Kids · Parenting

Questions I Regret Asking My Toddlers 

Toddlers do some crazy stuff, and your first instinct is to ask questions to figure out all the details of the incident.  But, trust me. You don’t want to know. The answers nearly always open the door to more work for you.

What are you chewing?

The answer to this question is always one of the following: poop, petrified food bit, bug, trash, or something equally disgusting. So if you have a sensitive gag reflex, just tell yourself that it was probably a washed piece of fruit or vegetable that must have fallen on a recently cleaned area of the floor and put it behind you. That’s how kids build an immune system. They eat poop and lick airport floors.

Where did you get that?

Once you have the answer to this question, you’ve added another spot to clean to your list.
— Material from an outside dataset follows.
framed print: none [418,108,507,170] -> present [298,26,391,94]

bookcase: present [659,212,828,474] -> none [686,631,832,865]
Unless you’re ready to flip the couch, the previous location of that dirty sock or dusty hot dog isn’t important.

How did you get out of there?

There were probably some death-defying stunts involved. Be thankful that you avoided the heart attack that would have taken place had you walked in mid-escape and add “jailbreak” to the collection of life skills you are encouraging them to develop.
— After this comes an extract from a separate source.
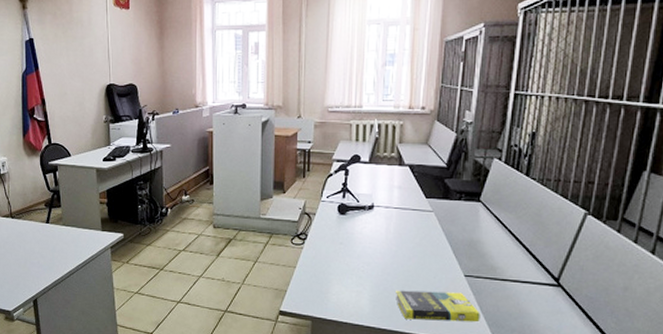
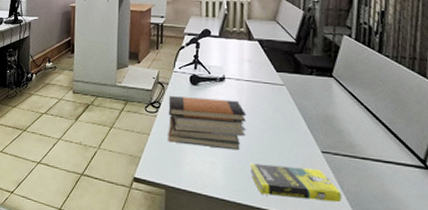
book stack: none [314,227,395,279] -> present [168,96,247,151]

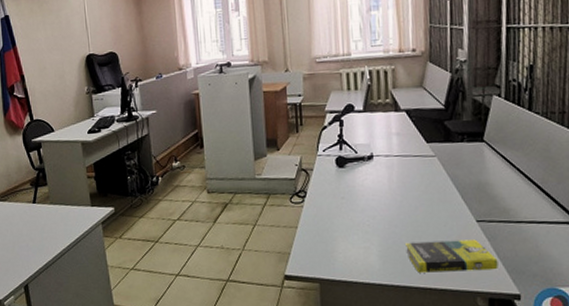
book stack: present [168,96,247,151] -> none [314,178,399,233]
Do you have a poopy diaper?

First to ask has to change it. Even the most novice parent knows this one.

When did you do that?

The answer will always coordinate with the moment you went to the bathroom, answered your phone, or blinked your eyes. It’s unrealistic to think you can watch their every move. They know when you’re weak, and they capitalize on it. Be grateful that they have learned to take advantage of every opportunity that’s afforded them.

Who did that?

Don’t encourage tattling. Do you really want to be dragged into every fight that happens between your kids? Besides, nobody likes a snitch.

Why did you hit/bite/kick?

The real answer for the isolated incident is neither here nor there. She did it because toddlers are just one step above wild animals on the evolutionary ladder. I give them the edge only because of their ability to memorize the lyrics to “Let It Go.” In fact, asking why they did anything is pointless. They do what they do because they just don’t give a sh*t. If you had no real responsibilities and a lack of rational thought, would you act any differently? Probably not.

Dealing with multiple toddlers at a time is like working in an ER. Triage rules apply. There’s no time for all these questions. Put a band-aid on it, scoop it out of their mouth, distract the patient, and move on to the next one.